2018 Offensive Team Rankings:

Points Scored: (32nd)

Total Yards: (32nd)

Offensive DVOA: (32nd)

Passing DVOA: (32nd)

Rushing DVOA: (31st)

Kingsbury is now the head coach and will be running the offense in Arizona as Mike McCoy and Byron Leftwich are gone. He will try to implement the air-raid offense that he used at Texas Tech. The plan is to play up tempo and use predominantly four receiver sets. In his last four years of college coaching, Kingsbury’s offenses were 16th, 23rd, 5th, and 2nd in points per game with the two top-five teams led by superstar quarterback Patrick Mahomes. Kingsbury was able to handpick his quarterback in the draft, selecting Heisman Trophy winner Kyler Murray with the first overall pick. Murray provides great value with his legs too. In 2018, he averaged 10 rushing attempts per game and 7.2 yards per carry to go along with the 12 rushing scores he had. Murray will provide an every week floor with his legs and top-three fantasy quarterback numbers if he can succeed throwing the ball too.

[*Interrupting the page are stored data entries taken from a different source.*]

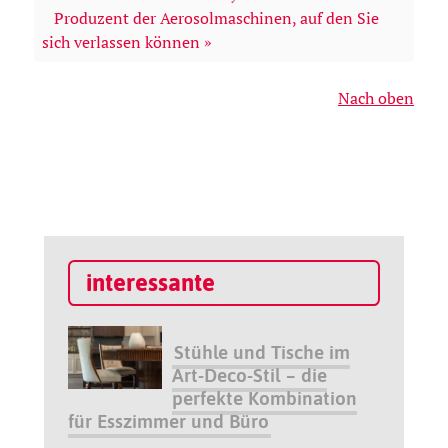
Produzent der Aerosolmaschinen, auf den Sie
sich verlassen können »
Nach oben
interessante
Stühle und Tische im
Art-Deco-Stil – die
perfekte Kombination
für Esszimmer und Büro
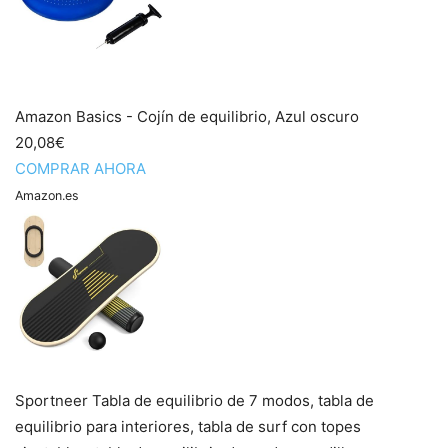
Amazon Basics - Cojín de equilibrio, Azul oscuro
20,08€
COMPRAR AHORA
Amazon.es
Sportneer Tabla de equilibrio de 7 modos, tabla de
equilibrio para interiores, tabla de surf con topes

The Cardinals were next to last in plays per game last year at 56.2 while the league-high was Baltimore at 70.2 per game. The Cardinals should be somewhere around 70 per game if they play at the tempo that they want too. Running back David Johnson has number one overall upside in this offense in my opinion. As the number one running back in fantasy in 2016, he had the most running back targets with 120 and was first in the league in touches at 373. Last year he was fifth in the league in touches which is great, but only 11th in targets with 76. He had an injury-filled 2017 only playing in one game. Johnson had the seventh-most carries with a stacked box last year and played receiver (slot or out-wide) only 7% of his snaps compared to 18% and 20% in 2015 and 2016. Expect Johnson to be utilized out wide more in some of these four-wide formations and he will have the benefit of un-stacked boxes to run against with this style of offense.

The Cardinals have an intriguing receiving corps as they bring back legend Larry Fitzgerald and second-year WR Christian Kirk. They also have rookies Andy Isabella, Hakeem Butler, and Keesean Johnson. Expect Fitzgerald and Kirk to be the one and two and the rookies to fight for time in the four-wide sets. Tight end will be a bit of a battle as incumbent Ricky Seals-Jones struggled last year (48.7% catch rate, 4.9 yards per target, and only one touch down) and the Cardinals bring in Charles Clay and Maxx Williams as competition. It will be interesting to watch in the preseason how often the tight ends are used in the four-wide sets and who they view as the starter.

Overall, this should be a fantasy-friendly offense that runs a lot of plays and provides good volume for Johnson, Fitzgerald, and whichever receiver steps up behind those two.